▸ Extracted data entries
((
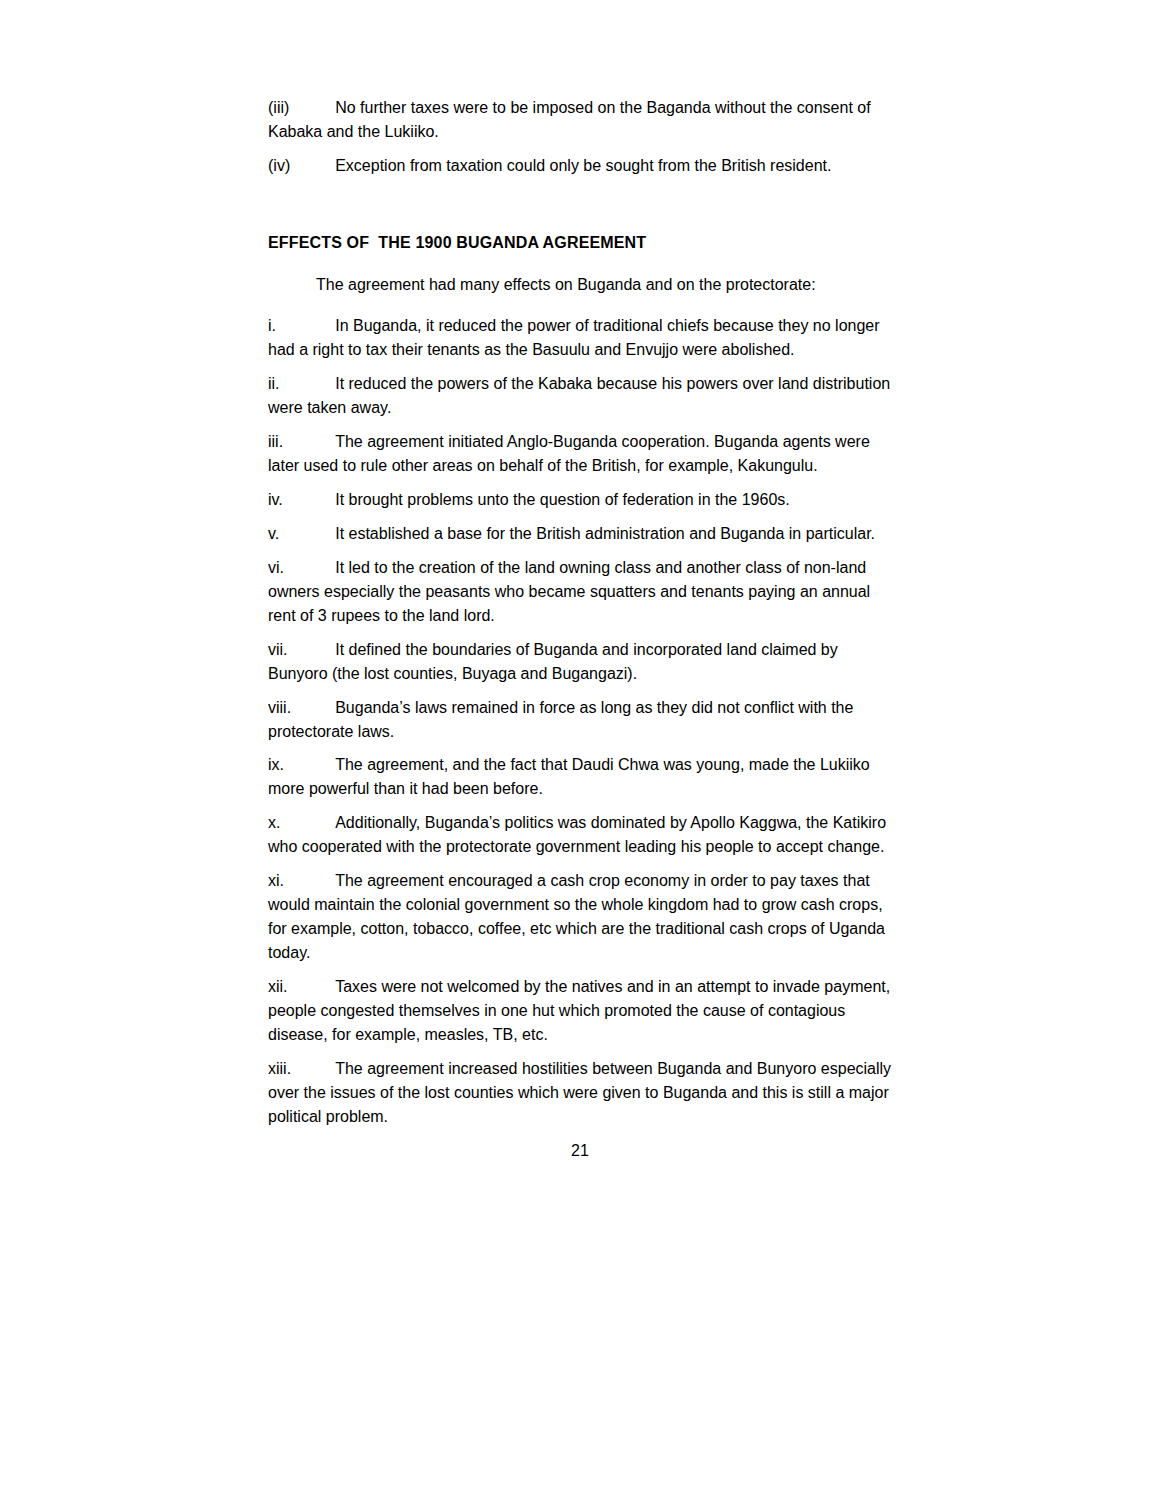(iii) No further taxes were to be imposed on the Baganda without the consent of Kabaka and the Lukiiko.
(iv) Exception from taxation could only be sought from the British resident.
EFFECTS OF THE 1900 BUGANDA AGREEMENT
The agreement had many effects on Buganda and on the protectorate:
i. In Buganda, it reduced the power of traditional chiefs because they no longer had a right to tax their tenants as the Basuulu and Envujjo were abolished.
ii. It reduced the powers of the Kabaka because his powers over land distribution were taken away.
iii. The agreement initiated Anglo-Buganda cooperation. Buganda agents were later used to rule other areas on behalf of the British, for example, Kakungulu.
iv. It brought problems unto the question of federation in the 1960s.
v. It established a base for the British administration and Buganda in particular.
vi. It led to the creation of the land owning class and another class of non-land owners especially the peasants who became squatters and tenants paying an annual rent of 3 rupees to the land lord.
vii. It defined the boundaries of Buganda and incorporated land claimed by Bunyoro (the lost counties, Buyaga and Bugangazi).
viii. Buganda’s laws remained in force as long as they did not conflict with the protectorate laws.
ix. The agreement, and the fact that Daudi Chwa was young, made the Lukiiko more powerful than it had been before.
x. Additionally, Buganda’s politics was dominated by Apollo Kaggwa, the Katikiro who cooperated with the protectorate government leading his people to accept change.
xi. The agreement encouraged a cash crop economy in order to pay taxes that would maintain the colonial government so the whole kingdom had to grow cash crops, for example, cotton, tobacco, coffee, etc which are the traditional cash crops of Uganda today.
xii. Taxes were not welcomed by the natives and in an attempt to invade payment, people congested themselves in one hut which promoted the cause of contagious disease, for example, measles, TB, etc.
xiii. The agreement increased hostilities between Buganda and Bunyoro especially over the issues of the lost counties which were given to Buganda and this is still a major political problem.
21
))
▸ WORK TO COMPLETE
Copy the lines exactly as they appear from the opening of the entries above through the line with "EFFECTS OF THE 1900 BUGANDA AGREEMENT", excluding all pictures.

▸ RESULT OF THIS EXERCISE
(iii) No further taxes were to be imposed on the Baganda without the consent of Kabaka and the Lukiiko.
(iv) Exception from taxation could only be sought from the British resident.
EFFECTS OF THE 1900 BUGANDA AGREEMENT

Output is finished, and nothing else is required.